Тут она закашлялась и кашляла долго, прикрыв рот красным шарфом. Когда приступ миновал, она сунула руку в глубокий, оттопырившийся карман своей юбки. Оттуда она вытащила небольшое распятие, грубо вырезанное из терновника.
— Всякий раз перед сном смотри на это подольше. Смотри и думай о том, что он выстрадал. Я не о ранах от гвоздей говорю. Гвозди — это неважно. У каждого есть свои гвозди. Думай о том, что он выстрадал здесь. — Она дотронулась до середины своего лба. — Он, ежечасно помнивший о сотнях тысяч Сан-Грегорио, и Антофагаст, и Тибуронесов, и… Как называется город, где ты жил?
— Коултаун.
— И о сотнях тысяч Коултаунов. Когда насмотришься, положи себе в изголовье. И будешь спать без кошмаров. Не может быть счастлив по-настоящему тот, кто не изведал ужаса nada.
Он взял распятие.
Он накрыл ее руку своей и спросил приглушенным голосом:
— А вы знали высшее счастье, Мария Икаса?
Она распрямила спину. Вздернула подбородок. Посмотрела в раскрытую дверь, потом искоса глянула на него с высокомерной усмешкой, означавшей: «Уж я-то знала».
На минуту она забрала у него распятие. Показала пальцем на вделанные в дерево красные стеклянные бисеринки, изображавшие капельки крови. Заговорила снова.

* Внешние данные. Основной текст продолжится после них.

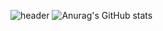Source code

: ![header](https://capsule-render.vercel.app/api?type=slice)
![Anurag's GitHub stats](https://github-readme-stats.vercel.app/api?username=0dina&show_icons=true&theme=prussian)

— Красное. Красное. Вглядись в это красное. У тебя голубые глаза, и за них тебя любят люди — мужчины, женщины, дети. Но есть и другая, лучшая любовь. Голубой — это цвет веры. А красный — цвет любви. Сразу видно, что ты человек, умеющий верить. Но верить может и Фидель. Одной веры мало. Если тебе посчастливится, ты родишься вновь для любви.

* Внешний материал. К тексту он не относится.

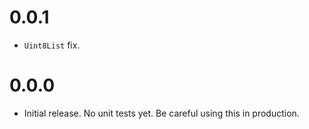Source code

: # 0.0.1
* `Uint8List` fix.

# 0.0.0
* Initial release. No unit tests yet. Be careful using this
in production.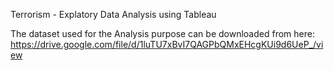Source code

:Terrorism - Explatory Data Analysis using Tableau

The dataset used for the Analysis purpose can be downloaded from here: https://drive.google.com/file/d/1luTU7xBvI7QAGPbQMxEHcgKUi9d6UeP_/view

Эшли опустил глаза и понизил голос:
— Мария Икаса, дорогая Мария Икаса. Пусть мне суждено родиться вновь, изведав все лучшее и все худшее в жизни, — а как же мои дети? Ведь я произвел их на свет еще тогда, когда жил, ничего не зная.
Мария Икаса сердито ударила его по руке.
— Тупица! Дурень! Если господь избрал тебя, чтобы одарить своим самым ценным даром, значит, ты всегда был этого достоин. — Тут Мария Икаса, никогда не видавшая в глаза дуба, привела испанскую поговорку: «В желуде уже заключен дуб». — И затем продолжала: — Если бы Симон Боливар в шестнадцать лет произвел на свет сына и назавтра умер, все равно этот сын был бы сыном Освободителя.
С того дня Эшли спал без кошмаров. Через неделю норвежское судно вошло в порт. Денег у Эшли только-только хватало на переезд, но он послал Марии Икасе в больницу бутылку рома. К бутылке он прикрепил карточку красного цвета. А распятие потерялось при сборах в дорогу.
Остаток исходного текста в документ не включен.